Bagian Tujuh Belas

18.9K 2.3K 67
                                    

BAGIAN TUJUH BELAS, AWAL DIMULAINYA SEBUAH KESEPAKATAN

*.*
*.*
*.*
*.*
*.*
*.*
*.*
*.*
*.*
*.*

Hentakan kaki kuda yang bertumbuk dengan pasir abu dari segerombol pasukan misterius mengundang kewaspadaan petugas penjaga gerbang Henvitas.

Sang pembawa teropong dengan cekatan mengirim sinyal pada dua rekan yang berjaga di bawah. Rasa kantuk pun menguap seketika. Mereka bergegas memasang kuda-kuda dengan tombak menutup akses gerbang.

Di balik tudung jubah hitam, Duke dapat menyimpulkan seperti apa kehidupan di sana dalam sekali tangkap.

Seperti kata Margrave, peradaban mereka jauh dari kata maju. Dari temboknya saja sudah terlihat.

Guna mencegah adanya penyusup, ketimbang menggunakan untaian logam berduri, Henvitas masih menggunakan model lama.

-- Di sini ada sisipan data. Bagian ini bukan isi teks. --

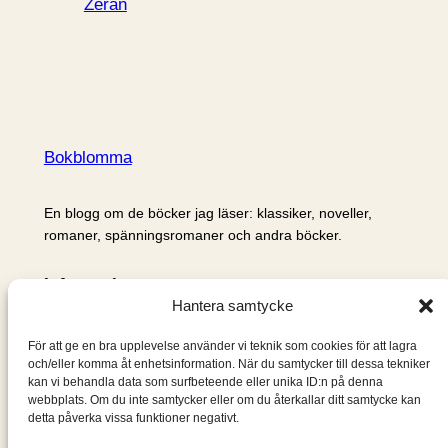
Zerán
Bokblomma
En blogg om de böcker jag läser: klassiker, noveller,
romaner, spänningsromaner och andra böcker.
Information
Hantera samtycke
Cookie- och integritetspolicy
Om mig & om bloggen
För att ge en bra upplevelse använder vi teknik som cookies för att lagra
S
och/eller komma åt enhetsinformation. När du samtycker till dessa tekniker
kan vi behandla data som surfbeteende eller unika ID:n på denna
ö
webbplats. Om du inte samtycker eller om du återkallar ditt samtycke kan
k
detta påverka vissa funktioner negativt.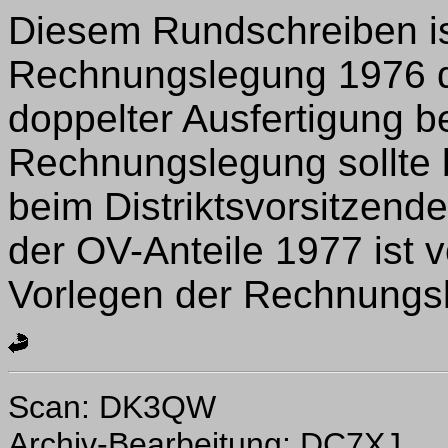
Diesem Rundschreiben ist
Rechnungslegung 1976 d
doppelter Ausfertigung be
Rechnungslegung sollte 
beim Distriktsvorsitzend
der OV-Anteile 1977 is
Vorlegen der Rechnungs
Scan: DK3QW
Archiv-Bearbeitung: DC7XJ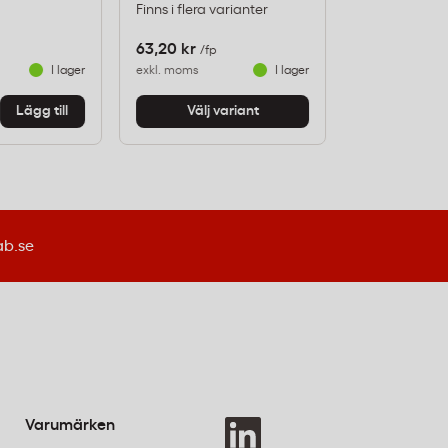
Finns i flera varianter
Art nr: 110317
63,20 kr
479,20 kr
/fp
/fp
I lager
exkl. moms
I lager
exkl. moms
-
+
Lägg till
Välj variant
ab.se
Varumärken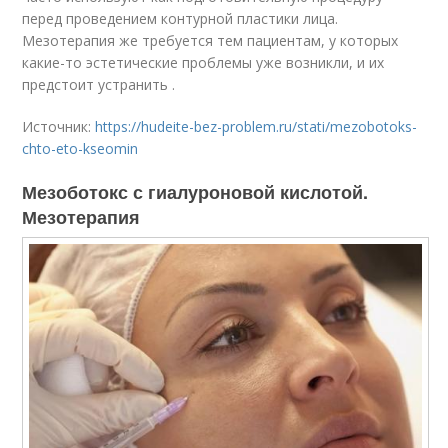
перед проведением контурной пластики лица.
Мезотерапия же требуется тем пациентам, у которых
какие-то эстетические проблемы уже возникли, и их
предстоит устранить .
Источник:
https://hudeite-bez-problem.ru/stati/mezobotoks-
chto-eto-kseomin
Мезоботокс с гиалуроновой кислотой.
Мезотерапия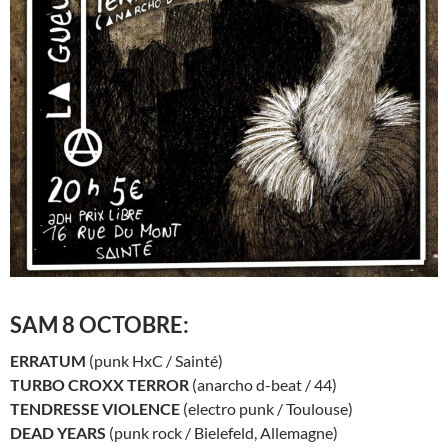
SAM 8 OCTOBRE:
ERRATUM
(punk HxC / Sainté)
TURBO CROXX TERROR
(anarcho d-beat / 44)
TENDRESSE VIOLENCE
(electro punk / Toulouse)
DEAD YEARS
(punk rock / Bielefeld, Allemagne)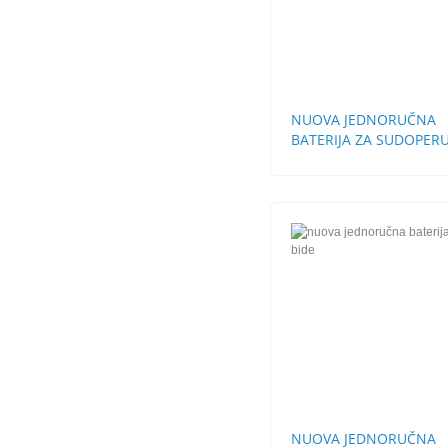
NUOVA JEDNORUČNA
BATERIJA ZA SUDOPERU
ZIDNA
NUOVA JEDNORUČNA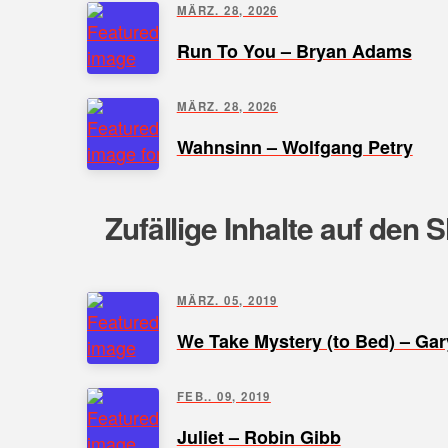
MÄRZ. 28, 2026
Run To You – Bryan Adams
MÄRZ. 28, 2026
Wahnsinn – Wolfgang Petry
Zufällige Inhalte auf den 
MÄRZ. 05, 2019
We Take Mystery (to Bed) – Ga
FEB.. 09, 2019
Juliet – Robin Gibb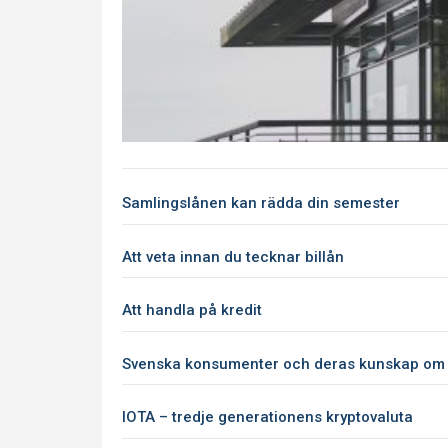
Samlingslånen kan rädda din semester
Att veta innan du tecknar billån
Att handla på kredit
Svenska konsumenter och deras kunskap om
IOTA – tredje generationens kryptovaluta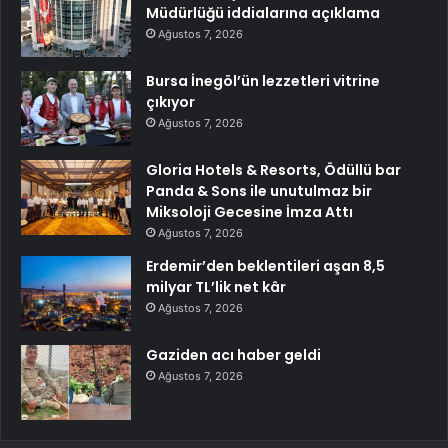
Müdürlüğü iddialarına açıklama
Ağustos 7, 2026
Bursa İnegöl’ün lezzetleri vitrine
çıkıyor
Ağustos 7, 2026
Gloria Hotels & Resorts, Ödüllü bar
Panda & Sons ile unutulmaz bir
Miksoloji Gecesine İmza Attı
Ağustos 7, 2026
Erdemir’den beklentileri aşan 8,5
milyar TL’lik net kâr
Ağustos 7, 2026
Gaziden acı haber geldi
Ağustos 7, 2026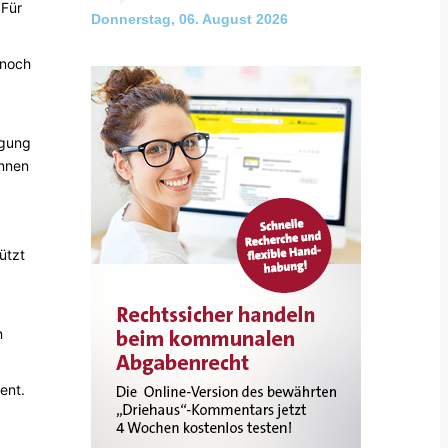
 Für
Donnerstag, 06. August 2026
 noch
rgung
innen
ützt
n
ent.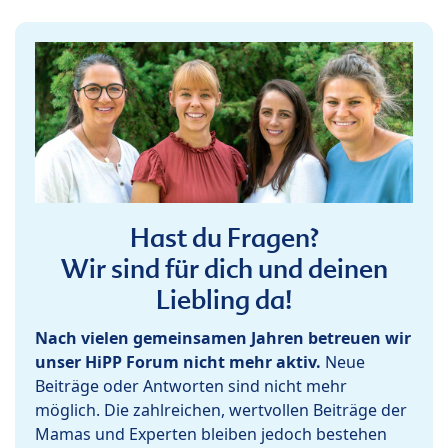
Hast du Fragen?
Wir sind für dich und deinen
Liebling da!
Nach vielen gemeinsamen Jahren betreuen wir
unser HiPP Forum nicht mehr aktiv.
Neue
Beiträge oder Antworten sind nicht mehr
möglich. Die zahlreichen, wertvollen Beiträge der
Mamas und Experten bleiben jedoch bestehen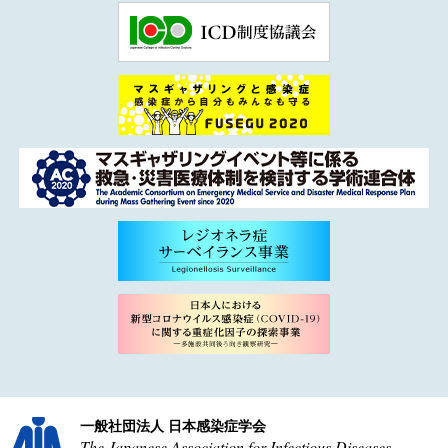
一般社団法人 日本感染症学会
The Japanese Association for Infectious Diseases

Batang kayu dengan ujung lancip menghadap atas disusun berjajar mengelilingi wilayah. Satu-satunya keuntungan benteng seperti itu lebih cepat dibuat mengingat mereka tidak perlu membangun beton.

Hanya saja, kayu sangat rapuh. Lawannya adalah cuaca ekstrim dan rayap. Ketimbang permanen, dinding kayu lebih cocok digunakan sementara. Misal untuk melindungi barak tenda dimasa perang.

Padahal tanah milik sendiri saja tandus. Henvitas pasti mencuri ke daerah lain untuk mendapatkan pohon.

"Siapa kalian?!" gertak salah satu penjaga begitu Duke dan anak buahnya berhenti tepat di depan gerbang.

Joviette turun dari kuda, menanggalkan tudung sebelum mengangkat dua tangan ke atas guna menurunkan kewaspadaan mereka.

"Kami dari Baltenas, datang kemari bukan berniat buruk," sahut Joviette, menjelaskan dengan tenang. "Di sekitar sini tidak ada penginapan, tolong beri kami tumpangan semalam."

Dua penjaga itu saling berpandangan. Raut segan mereka terhubung satu sama lain. Seakan yakin satu pikiran, tanpa berdiskusi mereka mengangguk dan membuat garis pertahanan lagi.

"Cari tempat lain saja! Tempat ini bukan pengungsian!"

Duke tahu mereka tidak mungkin bisa ditembus semudah itu. Untungnya, Jov sudah menyiapkan siasat sebelum bernegosiasi.

"Ah, soal itu," Joviette menunjuk rekan di belakang, "teman kami ada yang terluka."

Dua pasang netra itu mengukuti arah pandang Joviette dan mendapati seorang pria menumpang penunggang kuda lain dalam keadaan terkulai lemas.

Kebetulan sekelompok bandit menghadang diseperjalanan mereka menuju Henvitas. Beruntung Duke masih cukup waras menyisakan satu nyawa meski beliau tampak menikmati kegilaannya membantai bandit-bandit itu.

"Dia habis jatuh dari kuda. Keadaannya akan memburuk jika dia bermalam diluar dengan keadaan begitu," imbuh Jov.

Sekarang sudah memasuki peralihan dari musim gugur ke musim dingin. Di waktu-waktu begini, malam adalah musuh manusia. Harusnya alasan logis seperti ini sudah cukup menghilangkan kecurigaan mereka.

Sayangnya, dalih untuk menyelamatkan satu nyawa pun tetap tidak berhasil memengaruhi dua penjaga gigih tersebut.

"Carilah tempat lain kalau begitu. Lihat langitnya, ini masih pagi," sarkas salah satu penjaga. Padahal jelas-jelas tinggal beberapa menit lagi sebelum matahari bersembunyi.

Dasar orang-orang tak berperasaan! Tidakkah kalian kasihan padaku? Ayolah, bilang 'iya' saja atau aku akan dikuliti hidup-hidup oleh orang di belakangku ini! histeris Jov dalam hati, masih berupaya tenang meskipun badannya keringat dingin gara-gara berprasangka tatapan tajam Duke sedang melubangi punggungnya.